April 10 marked two weeks since Kenya’s COVID-19 curfew began, and so far the police have already killed more people than the illness.
The youngest victim, a 13-year-old boy, was shot dead while watching the police enforce the curfew from the balcony of his own family home in the Mathare informal settlement of Nairobi.
On the first night of curfew, social media in Kenya was full of videos of police officers using tear gas on ferry passengers, beating traders at market places, harassing drivers, and generally menacing the public in the name of public order.
When challenged, the Cabinet Secretary for Health Mutahi Kagwe equivocated on condemning the police action, and instead urged civilians to “make it difficult if not impossible for the police to come into contact with you”.
Regardless of the nature of the threat and its significance, it seems that Kenya’s government has already resorted to the most unsophisticated tool in its arsenal – police violence.
Policing and public order are going to be significant secondary risks to the public created by the COVID-19 pandemic. Kenya is one example, but across the developing world – in India, Uganda, South Africa, Egypt and many other countries – states have collapsed to arbitrary violence against civilians under the guise of enforcing curfews and stay-at-home orders.
Yet, consent is crucial to fostering compliance with open-ended and strict physical distancing measures. Much like the racist policing of the past, violence may deliver short-term compliance but it cannot hold once the public realises that they vastly outnumber the police. What will we do with the people if they do not understand why they must stay home?
One remarkable feature of the politics of this novel coronavirus is how starkly it seems to exacerbate whatever structural inequalities it finds in the society it enters. In Kenya, police violence has been a constant feature of public life, particularly in informal settlements, where young men especially are targets.
According to media reports, between October 2018 and September 2019, the Kenyan police killed 189 people. The average age of those killed was 28, and in 75 percent of these cases, the police allege that the victims were criminals and thugs, even where there is compelling evidence to the contrary. And as most of the victims were in informal settlements and away from the middle-and-upper-class gaze, the crime narrative is rarely challenged.
This first week of curfew therefore already has individuals in informal settlements on edge, not least because of the loss of income due to the lockdown. Residents are also worried that public order measures will lead to even more arbitrary police violence, particularly against a population that is facing the choice between death by illness and death by starvation.

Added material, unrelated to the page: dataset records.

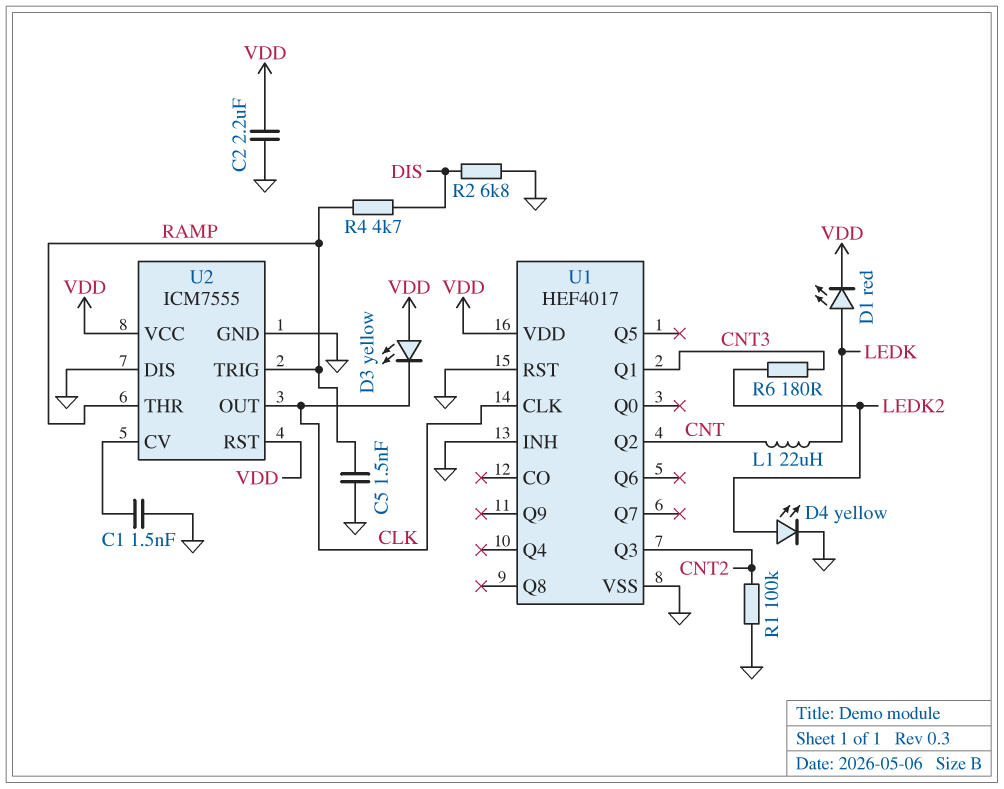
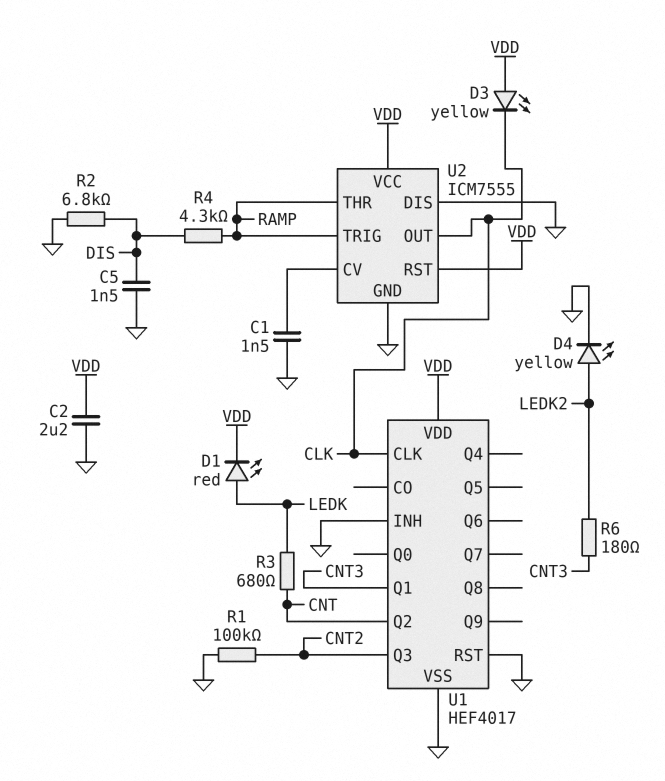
C5: 1.5nF (GND, RAMP) -> 1.5nF (DIS, GND)
L1: 22uH (CNT, LEDK) -> none
R3: none -> 680 (CNT, LEDK)
R4: 4.7k (DIS, RAMP) -> 4.3k (DIS, RAMP)

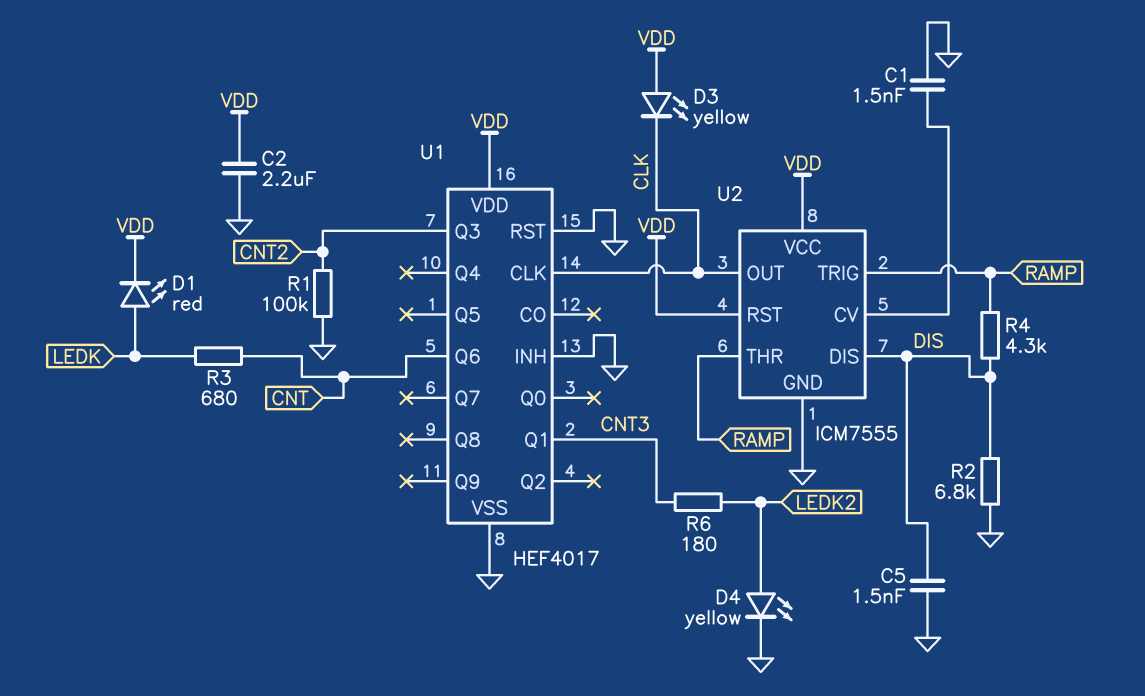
U1 pin Q2: CNT -> none
U1 pin Q6: none -> CNT
U2 pin DIS: GND -> DIS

Like many other countries, Kenya has given the police force heightened public order powers to implement restrictions for the management of COVID-19. These rules are contained in the Public Order Act and give police unprecedented powers of detention, arrest and fining. But aside from these formal systems, the police have also been filmed using arbitrary corporal punishment and tear gas without any perceptible threat, which is of course illegal.
Historically, public order restrictions are applied wherever there is a threat to state security, like during an attempted coup in 1982 or where there is a threat of an insurgency as in the Mount Elgon region. This is the first time that the laws have been invoked to manage a public health crisis, but the government does not seem to have internally unpacked the qualitative difference between suppressing a rebellion and reducing the risk of an outbreak because the pattern of behaviour is exactly the same.
Aside from the clear ethical issues with abusing police power in this way, the risk is that if these extreme policing measures are applied without due caution and consideration, they will eventually be resisted. Experts warn that because so many countries failed to act decisively in the early days of the coronavirus outbreak, these lockdowns and curfews might be with us for a long time.
Widespread rejection of containment measures could lead to wholesale social and economic collapse in countries that certainly do not have the public health capacity to deal with a widespread outbreak of a highly infectious disease. We need the public to comply and modify their behaviour, whether or not “Big Brother” is watching.
Policing in many parts of the world is already broken, and much like other urgent questions about governance and public priorities, COVID-19 is a key moment for many countries to reflect on what the purpose of the practice is. Ideally, the police should be the last line of defence against a virus.
The objective of the movement restrictions in place around the world is for people to modify their behaviour quickly, and to stop situations that heighten the risk of contracting COVID-19. The public is not the enemy here – the virus is, and we need informed consent to get the kind of wholesale compliance that can turn the situation around.
Using the police as a substitute for effective public health communication and awareness not only makes this work more difficult, it undermines it completely.